Les uns après les autres, les anciens ministres dégainent. Depuis la rentrée, c'est un festival de critiques qui s'abat sur l'exécutif, en provenance du propre camp politique de François Hollande. La série s'est amplifiée mercredi matin avec une sortie cinglante de Benoît Hamon. Pour l'ancien ministre de l'Education, qui a quitté fin août le gouvernement, la politique d'économies menée par l'exécutif "menace la République". Mais d'autres "ex" avaient ouvert le bal il y a deux mois, que ce soit devant un micro ou en prenant la plume.
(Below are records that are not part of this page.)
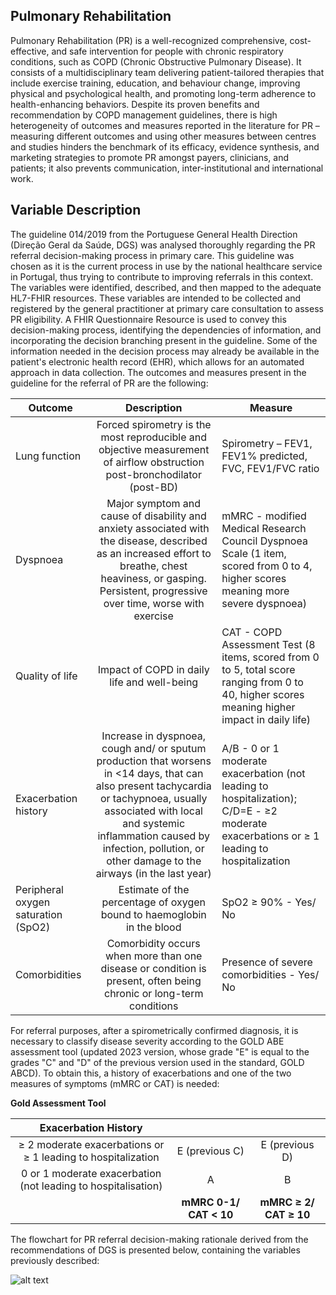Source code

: ## Pulmonary Rehabilitation

Pulmonary Rehabilitation (PR) is a well-recognized comprehensive, cost-effective, and safe intervention for people with chronic respiratory conditions, such as COPD (Chronic Obstructive Pulmonary Disease). It consists of a multidisciplinary team delivering patient-tailored therapies that include exercise training, education, and behaviour change, improving physical and psychological health, and promoting long-term adherence to health-enhancing behaviors. Despite its proven benefits and recommendation by COPD management guidelines, there is high heterogeneity of outcomes and measures reported in the literature for PR – measuring different outcomes and using other measures between centres and studies hinders the benchmark of its efficacy, evidence synthesis, and marketing strategies to promote PR amongst payers, clinicians, and patients; it also prevents communication, inter-institutional and international work. 

## Variable Description

The guideline 014/2019 from the Portuguese General Health Direction (Direção Geral da Saúde, DGS) was analysed thoroughly regarding the PR referral decision-making process in primary care. This guideline was chosen as it is the current process in use by the national healthcare service in Portugal, thus trying to contribute to improving referrals in this context. The variables were identified, described, and then mapped to the adequate HL7-FHIR resources.
These variables are intended to be collected and registered by the general practitioner at primary care consultation to assess PR eligibility. A FHIR Questionnaire Resource is used to convey this decision-making process, identifying the dependencies of information, and incorporating the decision branching present in the guideline. Some of the information needed in the decision process may already be available in the patient's electronic health record (EHR), which allows for an automated approach in data collection.
The outcomes and measures present in the guideline for the referral of PR are the following:

|**Outcome**       |**Description**   |**Measure**|
| ------------- |:-------------:| -----|
|Lung function  |Forced spirometry is the most reproducible and objective measurement of airflow obstruction post-bronchodilator (post-BD) |Spirometry – FEV1, FEV1% predicted, FVC, FEV1/FVC ratio|
|Dyspnoea |Major symptom and cause of disability and anxiety associated with the disease, described as an increased effort to breathe, chest heaviness, or gasping. Persistent, progressive over time, worse with exercise |mMRC - modified Medical Research Council Dyspnoea Scale (1 item, scored from 0 to 4, higher scores meaning more severe dyspnoea)|
|Quality of life |Impact of COPD in daily life and well-being |CAT - COPD Assessment Test (8 items, scored from 0 to 5, total score ranging from 0 to 40, higher scores meaning higher impact in daily life)|
|Exacerbation history |Increase in dyspnoea, cough and/ or sputum production that worsens in <14 days, that can also present tachycardia or tachypnoea, usually associated with local and systemic inflammation caused by infection, pollution, or other damage to the airways (in the last year) |A/B - 0 or 1 moderate exacerbation (not leading to hospitalization); C/D=E - ≥2 moderate exacerbations or ≥ 1 leading to hospitalization |
|Peripheral oxygen saturation (SpO2) |Estimate of the percentage of oxygen bound to haemoglobin in the blood |SpO2 ≥ 90% - Yes/ No |
|Comorbidities |Comorbidity occurs when more than one disease or condition is present, often being chronic or long-term conditions |Presence of severe comorbidities - Yes/ No|

For referral purposes, after a spirometrically confirmed diagnosis, it is necessary to classify disease severity according to the GOLD ABE assessment tool (updated 2023 version, whose grade "E" is equal to the grades "C" and "D" of the previous version used in the standard, GOLD ABCD). To obtain this, a history of exacerbations and one of the two measures of symptoms (mMRC or CAT) is needed:

**Gold Assessment Tool** 

|**Exacerbation History** |          |         |
| :------: | :------: | :------: |
|≥ 2 moderate exacerbations or ≥ 1 leading to hospitalization | E (previous C)  | E (previous D)|
|0 or 1 moderate exacerbation (not leading to hospitalisation) | A | B|
|         | **mMRC 0-1/ CAT < 10** | **mMRC ≥ 2/ CAT ≥ 10**|

The flowchart for PR referral decision-making rationale derived from the recommendations of DGS is presented below, containing the variables previously described:

![alt text](/Users/nadiahipolito/Downloads/fhir-master/input/images/Imagem1.jpg "Flowchart for PR referral")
Duflot et "le président de personne"
Première à ouvrir les hostilités, Cécile Duflot a publié fin août De l'intérieur (Fayard), un livre à charge contre le chef de l'Etat. "J'ai voté Hollande, cru en lui et été déçue", écrit-elle. "Faute d'avoir voulu être un président de gauche, il n'a jamais trouvé ni sa base sociale ni ses soutiens. A force d'avoir voulu être le président de tous, il n'a su être le président de personne. Cela n'est pas une question de tempérament, c'est la conséquence d'une succession de choix souvent inattendus et, parfois, incohérents entre eux."
Quant à Manuel Valls, il n'est pas épargné non plus. "Quelle est la différence avec la droite ?", fait mine de s'interroger l'ex-ministre du Logement à propos des positions du Premier ministre. "Dans la ligne qu'il incarne, je ne me reconnaîtrai jamais. Elle est contraire... à ce que je suis".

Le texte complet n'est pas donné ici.